Accord de libre-échange: les États-Unis rassurent le Mexique

PHOTO REUTERS Le représentant américain au Commerce Robert Lighthizer au palais présidentiel à Mexico, la semaine dernière.

(Washington) L’administration Trump a rassuré Mexico en soulignant que ce seront bien des panélistes indépendants qui assureront des inspections dans le cadre du nouvel accord de libre-échange nord-américain, et non ses propres fonctionnaires.

Le représentant américain au Commerce, Robert Lighthizer, qui a négocié l’accord États-Unis Mexique Canada (AEUMC), a dû surmonter un accroc de dernière minute alors que le temps presse pour la ratification de ce traité aux États-Unis.
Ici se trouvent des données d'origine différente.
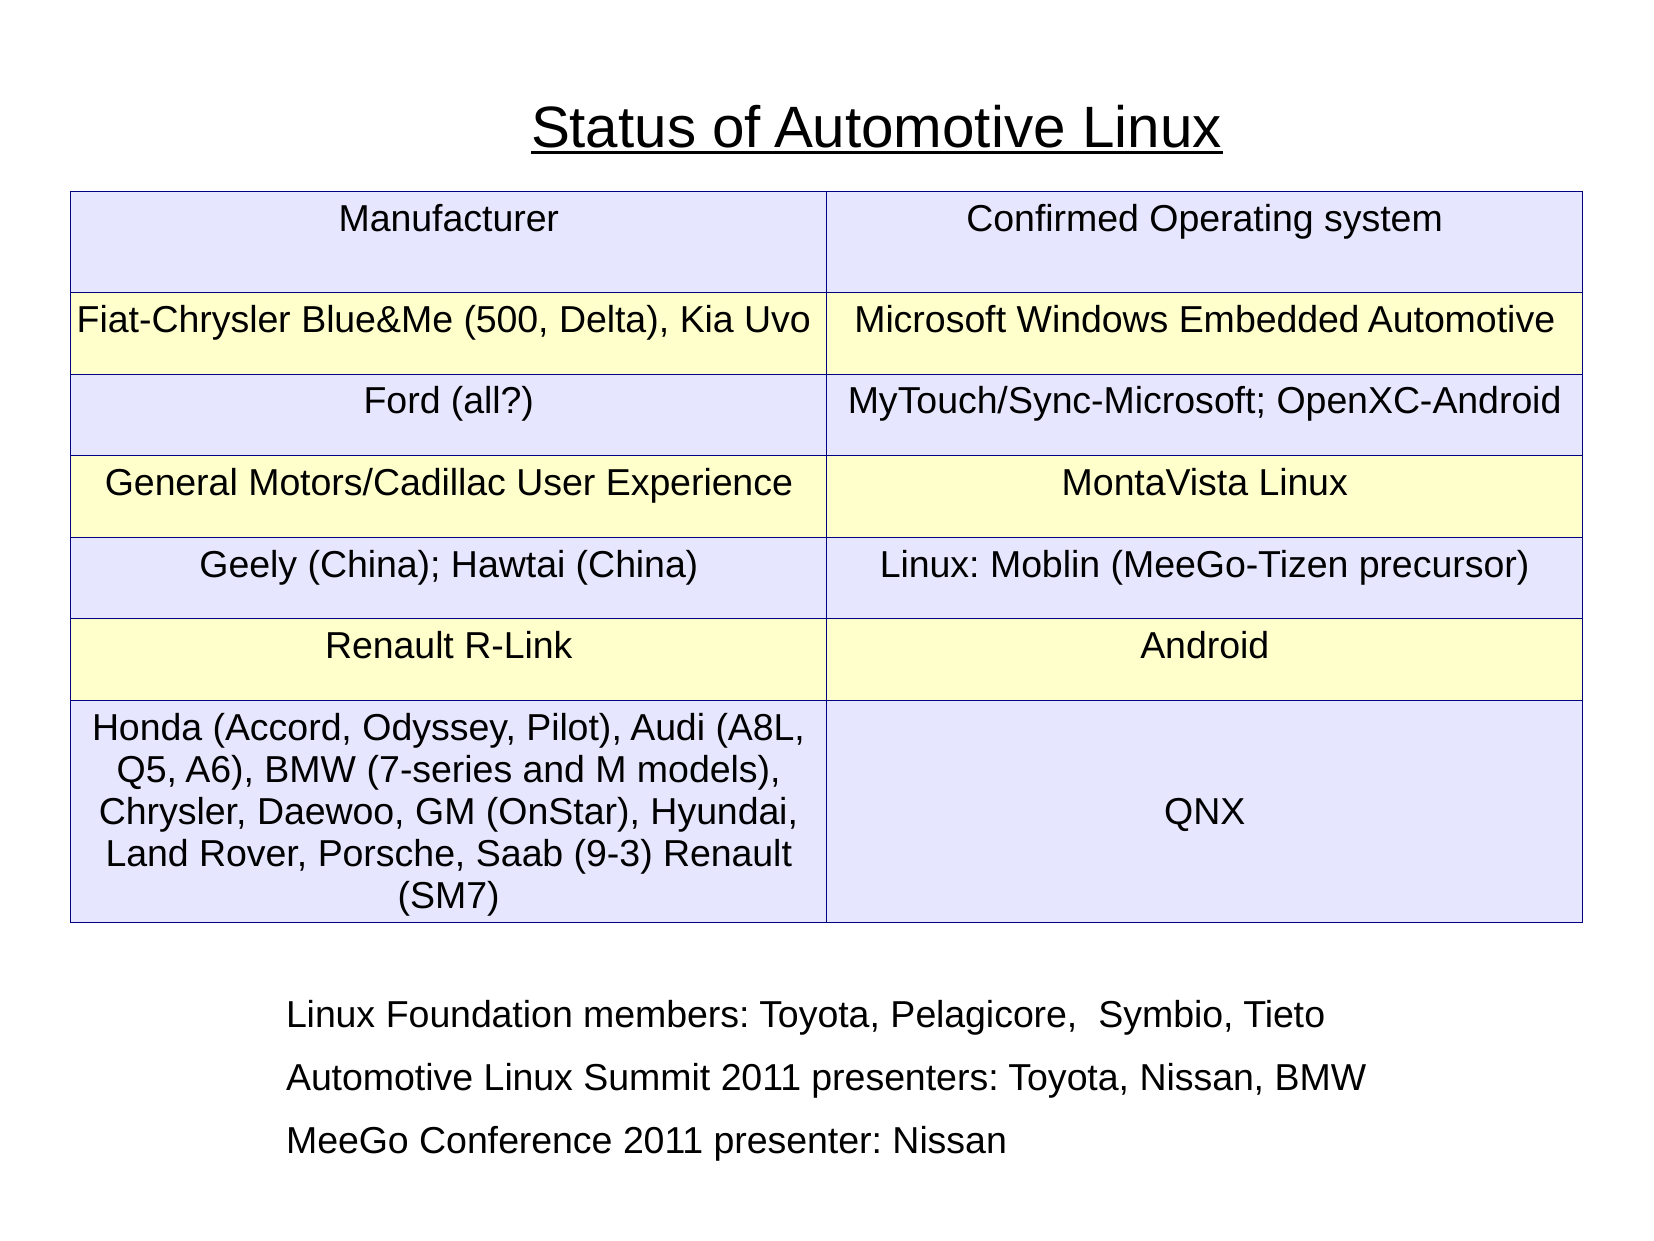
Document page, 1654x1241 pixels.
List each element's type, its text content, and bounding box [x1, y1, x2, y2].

table_header Confirmed Operating system [827, 192, 1582, 292]
table_header Manufacturer [71, 192, 826, 292]
table_cell QNX [827, 701, 1582, 922]
table_cell Ford (all?) [71, 375, 826, 455]
table_cell Geely (China); Hawtai (China) [71, 538, 826, 618]
table_cell General Motors/Cadillac User Experience [71, 456, 826, 537]
table_cell Android [827, 619, 1582, 700]
table_cell MontaVista Linux [827, 456, 1582, 537]
table_cell Renault R-Link [71, 619, 826, 700]
table_cell MyTouch/Sync-Microsoft; OpenXC-Android [827, 375, 1582, 455]
table_cell Linux: Moblin (MeeGo-Tizen precursor) [827, 538, 1582, 618]
table_cell Microsoft Windows Embedded Automotive [827, 293, 1582, 374]
table_cell Fiat-Chrysler Blue&Me (500, Delta), Kia Uvo [71, 293, 826, 374]
text_box Linux Foundation members: Toyota, Pelagicore, Symbio, Tieto Automotive Linux Summit 2011 presenters: Toyota, Nissan, BMW MeeGo Conference 2011 presenter: Nissan [271, 964, 1400, 1148]
text_box Status of Automotive Linux [516, 87, 1241, 168]
table_cell Honda (Accord, Odyssey, Pilot), Audi (A8L, Q5, A6), BMW (7-series and M models), Chrysler, Daewoo, GM (OnStar), Hyundai, Land Rover, Porsche, Saab (9-3) Renault (SM7) [71, 701, 826, 922]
Les autorités mexicaines se sont en effet alarmées ce week-end du texte soumis au Congrès américain, soulignant qu’elles étaient opposées à la présence d’inspecteurs américains dans leurs usines pour vérifier conditions de travail et salaire.

Jesus Seade, négociateur commercial en chef du Mexique pour l’Amérique du Nord, s’est même rendu à Washington pour aborder le contentieux et éclaircir la situation.

«Nous sommes satisfaits, très satisfaits», a-t-il déclaré lundi à des journalistes après avoir reçu l’assurance «catégorique» de la part de Robert Lighthizer que les attachés américains du ministère du Travail supplémentaires ne procéderont pas à ces inspections.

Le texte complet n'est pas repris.